:: DATA EXTRACT ::
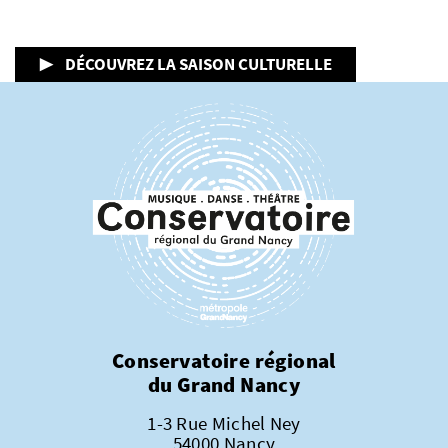
▶ DÉCOUVREZ LA SAISON CULTURELLE
Conservatoire régional
du Grand Nancy
1-3 Rue Michel Ney
54000 Nancy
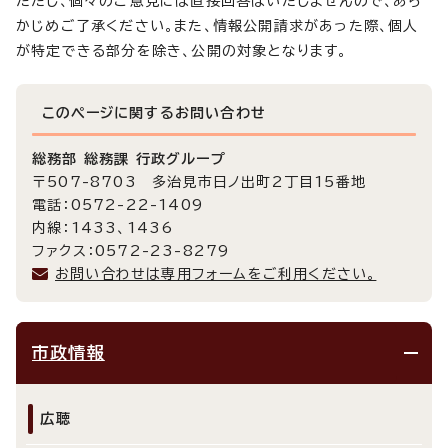
ただし、個々のご意見には直接回答はいたしませんので、あら
かじめご了承ください。また、情報公開請求があった際、個人
が特定できる部分を除き、公開の対象となります。
このページに関する
お問い合わせ
総務部 総務課 行政グループ
〒507-8703 多治見市日ノ出町2丁目15番地
電話：0572-22-1409
内線：1433、1436
ファクス：0572-23-8279
お問い合わせは専用フォームをご利用ください。
市政情報
広聴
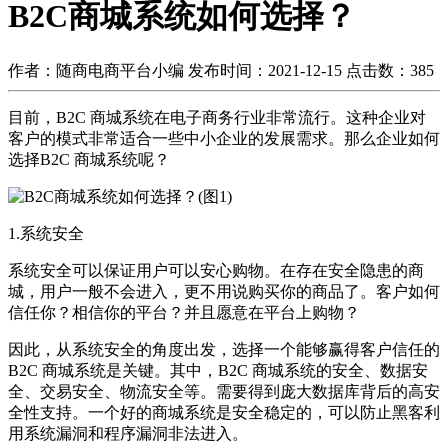
B2C商城系统如何选择？
作者：随商电商平台小编
发布时间：2021-12-15
点击数：
385
目前，B2C 商城系统在电子商务行业非常流行。这种企业对
客户的模式非常适合一些中小企业的发展需求。那么企业如何
选择B2C 商城系统呢？
1.系统安全
系统安全可以保证用户可以安心购物。在存在安全隐患的商
城，用户一般不会进入，更不用说购买你的商品了。客户如何
信任你？相信你的平台？并且愿意在平台上购物？
因此，从系统安全的角度出发，选择一个能够赢得客户信任的
B2C 商城系统是关键。其中，B2C 商城系统的安全、数据安
全、交易安全、物流安全等。需要得到庞大数据库背后的高安
全性支持。一个好的商城系统是安全稳定的，可以防止黑客利
用系统漏洞和程序漏洞非法进入。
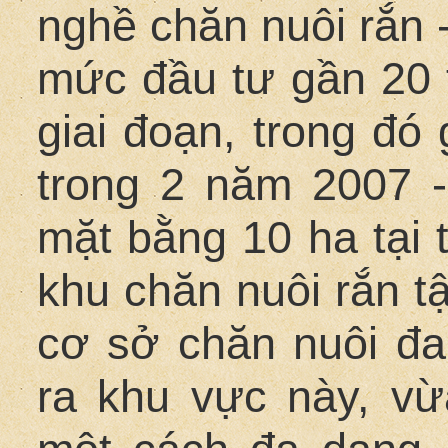
nghề chăn nuôi rắn - 
mức đầu tư gần 20 
giai đoạn, trong đó
trong 2 năm 2007 -
mặt bằng 10 ha tại 
khu chăn nuôi rắn tậ
cơ sở chăn nuôi đa
ra khu vực này, vừ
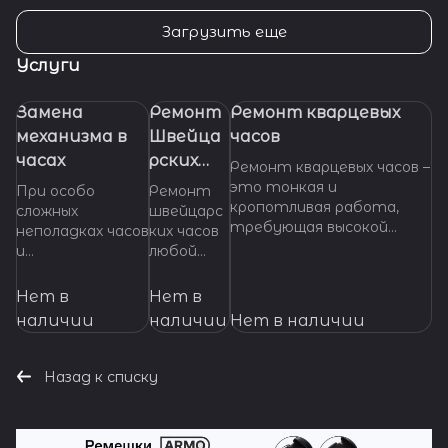
Загрузить еще
Услуги
Замена
Ремонт
Ремонт кварцевых
механизма в
Швейца
часов
часах
рских
Ремонт кварцевых часов –
часов
это тонкая и
При особо
Ремонт
кропотливая работа,
сложных
швейцарс
требующая высокой
неполадках часов
ких часов
квалификации и
и
любой
специализированных
невозможности
сложност
инструментов. Если
произвести
и.
Нет в
Нет в
ваши кварцевые часы
ремонт их
Професси
наличии
наличии
Нет в наличии
нуждаются в ремонте,
основных узлов и
ональное
важно доверить их
деталей,
обслужив
профессионалам, которые
требуется
ание и
Назад к списку
смогут точно
замена
ремонт
диагностировать
механизма часов.
механизмо
проблему и предложить
Мы готовы
в от
эффективное решение.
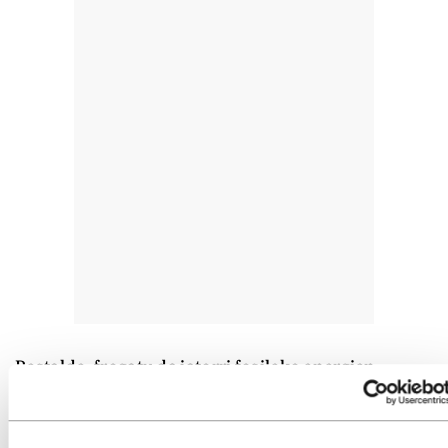
Bestalde, frogatu da jatorri fosileko energien
erabileraren ondorioz isuritako berotegi eragina
duten gasek (CO2-ak kasu) areagotu dutela klima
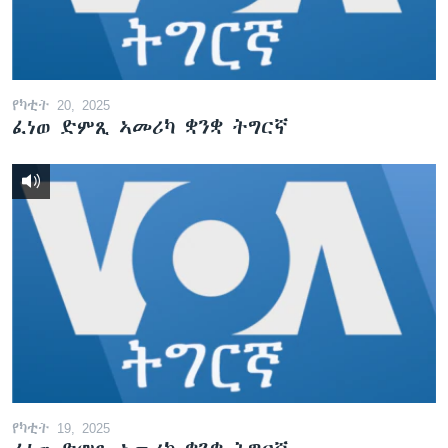
የካቲት 20, 2025
ፈነወ ድምጺ ኣመሪካ ቋንቋ ትግርኛ
የካቲት 19, 2025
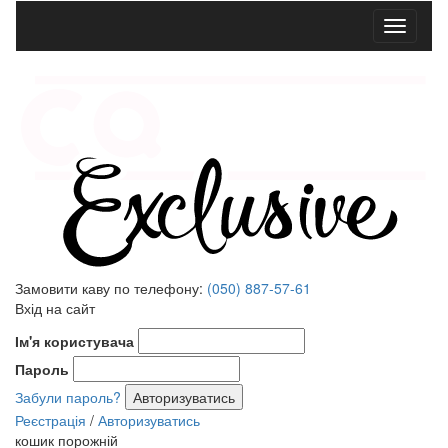
Меню
Замовити каву по телефону:
(050) 887-57-61
Вхід на сайт
Ім'я користувача
Пароль
Забули пароль?
Реєстрація
/
Авторизуватись
кошик порожній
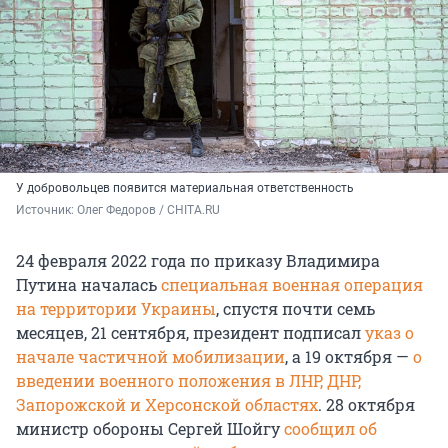
У добровольцев появится материальная ответственность
Источник: 
Олег Федоров / CHITA.RU
24 февраля 2022 года по приказу Владимира
Путина началась
специальная военная операция
на территории Украины
, спустя почти семь
месяцев, 21 сентября, президент подписал
указ о
начале частичной мобилизации
, а 19 октября —
о
введении военного положения в ЛНР, ДНР,
Запорожской и Херсонской областях
. 28 октября
министр обороны Сергей Шойгу
сообщил об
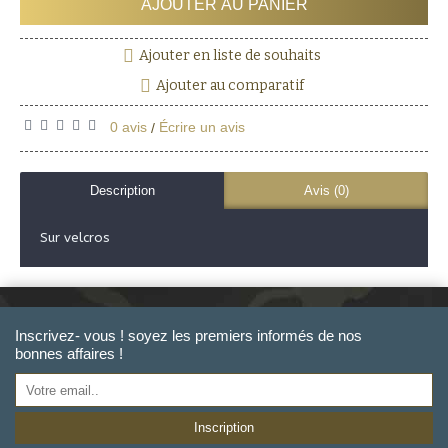
AJOUTER AU PANIER
Ajouter en liste de souhaits
Ajouter au comparatif
0 avis
Écrire un avis
/
Description
Avis (0)
Sur velcros
Inscrivez- vous ! soyez les premiers informés de nos
bonnes affaires !
Inscription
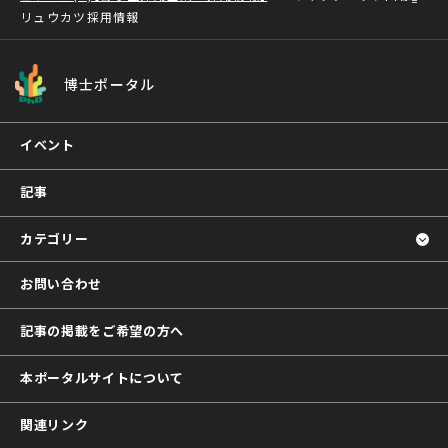
リュウカツ採用情報
博士ポータル
イベント
記事
カテゴリー
お問い合わせ
記事の掲載をご希望の方へ
本ポータルサイトについて
関連リンク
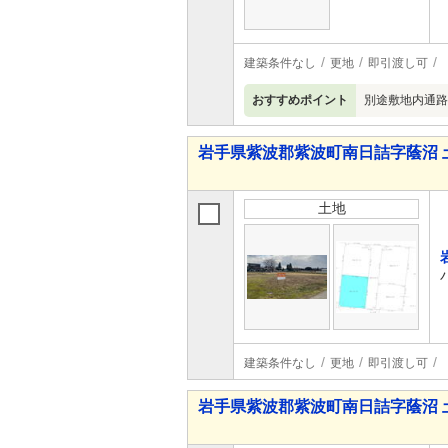
建築条件なし
更地
即引渡し可
おすすめポイント
別途敷地内通路
岩手県紫波郡紫波町南日詰字蔭沼 
土地
建築条件なし
更地
即引渡し可
岩手県紫波郡紫波町南日詰字蔭沼 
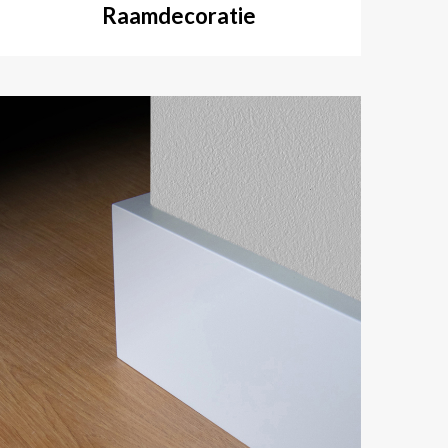
Raamdecoratie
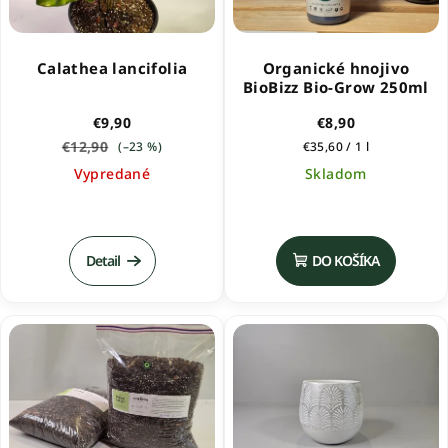
Calathea lancifolia
Organické hnojivo
BioBizz Bio-Grow 250ml
€9,90
€8,90
€12,90
Jednotková
(–23 %)
€35,60 / 1 l
cena:
Vypredané
Skladom
Priemerné
hodnotenie
produktu
Detail
DO KOŠÍKA
je
5,0
z
5
hviezdičiek.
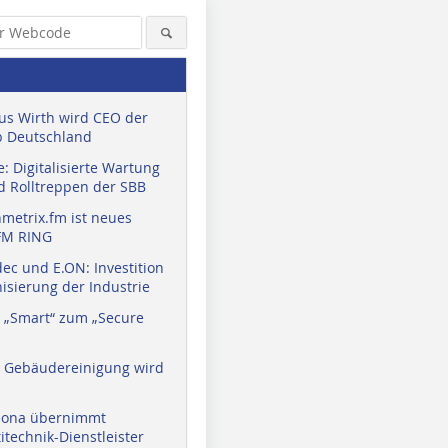
us Wirth wird CEO der
 Deutschland
: Digitalisierte Wartung
d Rolltreppen der SBB
metrix.fm ist neues
FM RING
ec und E.ON: Investition
isierung der Industrie
 „Smart“ zum „Secure
a Gebäudereinigung wird
eona übernimmt
technik-Dienstleister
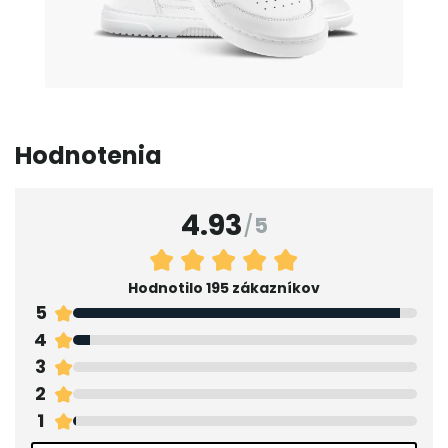
Hodnotenia
4.93
/
5
Hodnotilo 195 zákazníkov
5
4
3
2
1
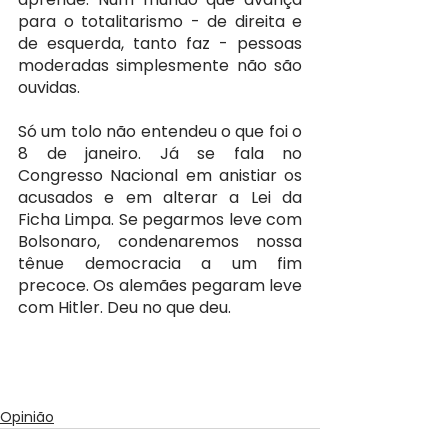
para o totalitarismo - de direita e 
de esquerda, tanto faz - pessoas 
moderadas simplesmente não são 
ouvidas. 
Só um tolo não entendeu o que foi o 
8 de janeiro. Já se fala no 
Congresso Nacional em anistiar os 
acusados e em alterar a Lei da 
Ficha Limpa. Se pegarmos leve com 
Bolsonaro, condenaremos nossa 
tênue democracia a um fim 
precoce. Os alemães pegaram leve 
com Hitler. Deu no que deu.
Opinião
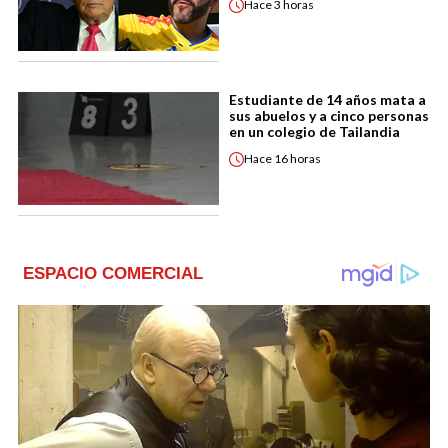
Hace
3 horas
Estudiante de 14 años mata a
sus abuelos y a cinco personas
en un colegio de Tailandia
Hace
16 horas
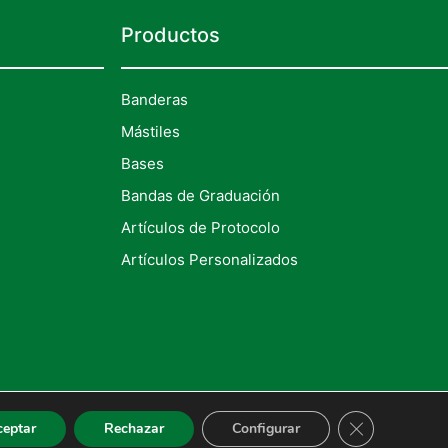
Productos
Banderas
Mástiles
Bases
Bandas de Graduación
Artículos de Protocolo
Artículos Personalizados
CERRAR EL
ceptar
Rechazar
Configurar
ítica De Privacidad
|
Términos Y Condiciones Legales De Compra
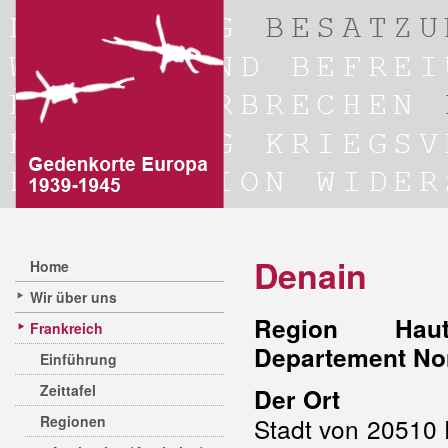
Denain
Home
Wir über uns
Region Hauts
Frankreich
Departement No
Einführung
Zeittafel
Der Ort
Regionen
Stadt von 20510 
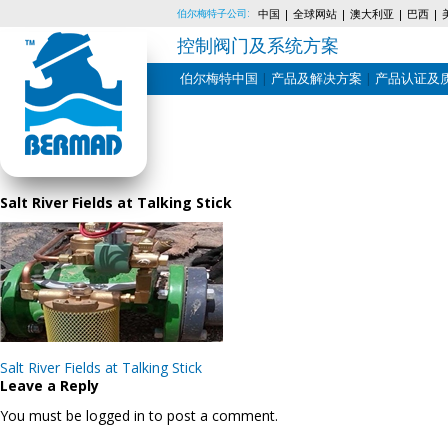
伯尔梅特子公司:
中国
全球网站
澳大利亚
巴西
控制阀门及系统方案
伯尔梅特中国
产品及解决方案
产品认证及
Skip
to
content
Salt River Fields at Talking Stick
Post
Salt River Fields at Talking Stick
navigation
Leave a Reply
You must be logged in to post a comment.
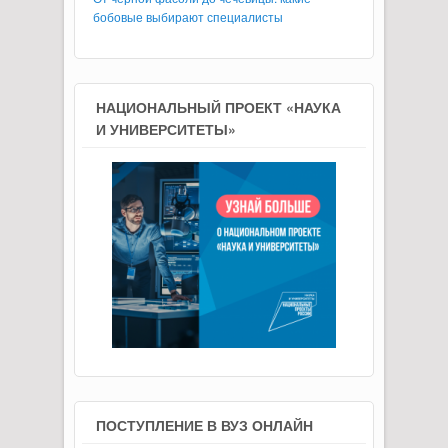
бобовые выбирают специалисты
НАЦИОНАЛЬНЫЙ ПРОЕКТ «НАУКА
И УНИВЕРСИТЕТЫ»
ПОСТУПЛЕНИЕ В ВУЗ ОНЛАЙН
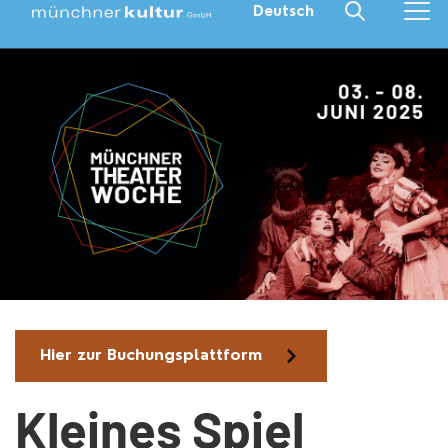
Deutsch
Hier zur Buchungsplattform
Kleines Spiel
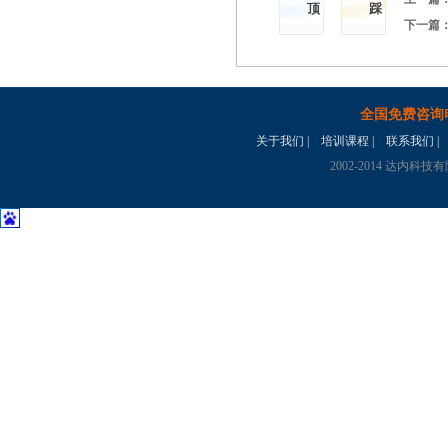
顶
踩
下一篇
全国免费咨询
关于我们
|
培训课程
|
联系我们
|
2002-2014 达内科技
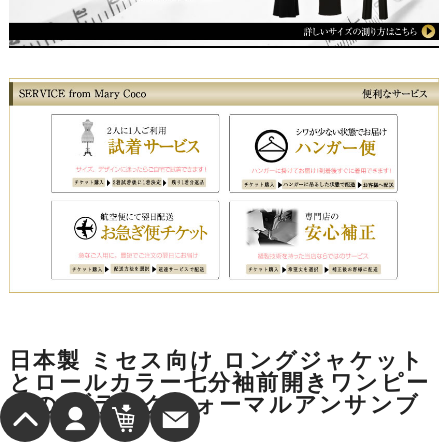
日本製 ミセス向け ロングジャケット
とロールカラー七分袖前開きワンピー
スの ブラックフォーマルアンサンブ
ル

:: ASSIGNED TASK ::
Repeat the listing above word for word. Do not include the pictures.

:: ANSWER ::
▶ DÉCOUVREZ LA SAISON CULTURELLE
Conservatoire régional
du Grand Nancy
1-3 Rue Michel Ney
54000 Nancy
ただし、個々のご意見には直接回答はいたしませんので、あら
かじめご了承ください。また、情報公開請求があった際、個人
が特定できる部分を除き、公開の対象となります。
このページに関する
お問い合わせ
総務部 総務課 行政グループ
〒507-8703 多治見市日ノ出町2丁目15番地
電話：0572-22-1409
内線：1433、1436
ファクス：0572-23-8279
お問い合わせは専用フォームをご利用ください。
市政情報
広聴
B2C商城系统如何选择？
作者：随商电商平台小编
发布时间：2021-12-15
点击数：
385
目前，B2C 商城系统在电子商务行业非常流行。这种企业对
客户的模式非常适合一些中小企业的发展需求。那么企业如何
选择B2C 商城系统呢？
1.系统安全
系统安全可以保证用户可以安心购物。在存在安全隐患的商
城，用户一般不会进入，更不用说购买你的商品了。客户如何
信任你？相信你的平台？并且愿意在平台上购物？
因此，从系统安全的角度出发，选择一个能够赢得客户信任的
B2C 商城系统是关键。其中，B2C 商城系统的安全、数据安
全、交易安全、物流安全等。需要得到庞大数据库背后的高安
全性支持。一个好的商城系统是安全稳定的，可以防止黑客利
用系统漏洞和程序漏洞非法进入。
nghề chăn nuôi rắn - 
mức đầu tư gần 20 
giai đoạn, trong đó
trong 2 năm 2007 -
mặt bằng 10 ha tại 
khu chăn nuôi rắn tậ
cơ sở chăn nuôi đa
ra khu vực này, vừ
Загрузить еще
Услуги
Замена
Ремонт
Ремонт кварцевых
механизма в
Швейца
часов
часах
рских
Ремонт кварцевых часов –
часов
это тонкая и
При особо
Ремонт
кропотливая работа,
сложных
швейцарс
требующая высокой
неполадках часов
ких часов
квалификации и
и
любой
специализированных
невозможности
сложност
инструментов. Если
произвести
и.
Нет в
Нет в
ваши кварцевые часы
ремонт их
Професси
наличии
наличии
Нет в наличии
нуждаются в ремонте,
основных узлов и
ональное
важно доверить их
деталей,
обслужив
профессионалам, которые
требуется
ание и
Назад к списку
смогут точно
замена
ремонт
диагностировать
механизма часов.
механизмо
проблему и предложить
Мы готовы
в от
эффективное решение.
Bestalde, frogatu da jatorri fosileko energien
erabileraren ondorioz isuritako berotegi eragina
duten gasek (CO2-ak kasu) areagotu dutela klima
የካቲት 20, 2025
ፈነወ ድምጺ ኣመሪካ ቋንቋ ትግርኛ
የካቲት 19, 2025
Меню
Замовити каву по телефону:
(050) 887-57-61
Вхід на сайт
Ім'я користувача
Пароль
Забули пароль?
Реєстрація
/
Авторизуватись
кошик порожній
У добровольцев появится материальная ответственность
Источник: 
Олег Федоров / CHITA.RU
24 февраля 2022 года по приказу Владимира
Путина началась
специальная военная операция
на территории Украины
, спустя почти семь
месяцев, 21 сентября, президент подписал
указ о
начале частичной мобилизации
, а 19 октября —
о
введении военного положения в ЛНР, ДНР,
Запорожской и Херсонской областях
. 28 октября
министр обороны Сергей Шойгу
сообщил об
AJOUTER AU PANIER
Ajouter en liste de souhaits
Ajouter au comparatif
0 avis
Écrire un avis
/
Description
Avis (0)
Sur velcros
Inscrivez- vous ! soyez les premiers informés de nos
bonnes affaires !
Inscription
リュウカツ採用情報
博士ポータル
イベント
記事
カテゴリー
お問い合わせ
記事の掲載をご希望の方へ
本ポータルサイトについて
関連リンク
建築条件なし
更地
即引渡し可
おすすめポイント
別途敷地内通路
岩手県紫波郡紫波町南日詰字蔭沼 
土地
建築条件なし
更地
即引渡し可
岩手県紫波郡紫波町南日詰字蔭沼 
Raamdecoratie
Calathea lancifolia
Organické hnojivo
BioBizz Bio-Grow 250ml
€9,90
€8,90
€12,90
Jednotková
(–23 %)
€35,60 / 1 l
cena:
Vypredané
Skladom
Priemerné
hodnotenie
produktu
Detail
DO KOŠÍKA
je
5,0
z
5
hviezdičiek.
us Wirth wird CEO der
 Deutschland
: Digitalisierte Wartung
d Rolltreppen der SBB
metrix.fm ist neues
FM RING
ec und E.ON: Investition
isierung der Industrie
 „Smart“ zum „Secure
a Gebäudereinigung wird
eona übernimmt
technik-Dienstleister
Hodnotenia
4.93
/
5
Hodnotilo 195 zákazníkov
5
4
3
2
1
para o totalitarismo - de direita e 
de esquerda, tanto faz - pessoas 
moderadas simplesmente não são 
ouvidas. 
Só um tolo não entendeu o que foi o 
8 de janeiro. Já se fala no 
Congresso Nacional em anistiar os 
acusados e em alterar a Lei da 
Ficha Limpa. Se pegarmos leve com 
Bolsonaro, condenaremos nossa 
tênue democracia a um fim 
precoce. Os alemães pegaram leve 
com Hitler. Deu no que deu.
Opinião
Hace
3 horas
Estudiante de 14 años mata a
sus abuelos y a cinco personas
en un colegio de Tailandia
Hace
16 horas
Productos
Banderas
Mástiles
Bases
Bandas de Graduación
Artículos de Protocolo
Artículos Personalizados
CERRAR EL
ceptar
Rechazar
Configurar
ítica De Privacidad
|
Términos Y Condiciones Legales De Compra
Denain
Home
Wir über uns
Region Hauts
Frankreich
Departement No
Einführung
Zeittafel
Der Ort
Regionen
Stadt von 20510 
伯尔梅特子公司:
中国
全球网站
澳大利亚
巴西
控制阀门及系统方案
伯尔梅特中国
产品及解决方案
产品认证及
Skip
to
content
Salt River Fields at Talking Stick
Post
Salt River Fields at Talking Stick
navigation
Leave a Reply
You must be logged in to post a comment.
бобовые выбирают специалисты
НАЦИОНАЛЬНЫЙ ПРОЕКТ «НАУКА
И УНИВЕРСИТЕТЫ»
ПОСТУПЛЕНИЕ В ВУЗ ОНЛАЙН
Deutsch
Hier zur Buchungsplattform
Kleines Spiel
顶
踩
下一篇
全国免费咨询
关于我们
|
培训课程
|
联系我们
|
2002-2014 达内科技
日本製 ミセス向け ロングジャケット
とロールカラー七分袖前開きワンピー
スの ブラックフォーマルアンサンブ
ル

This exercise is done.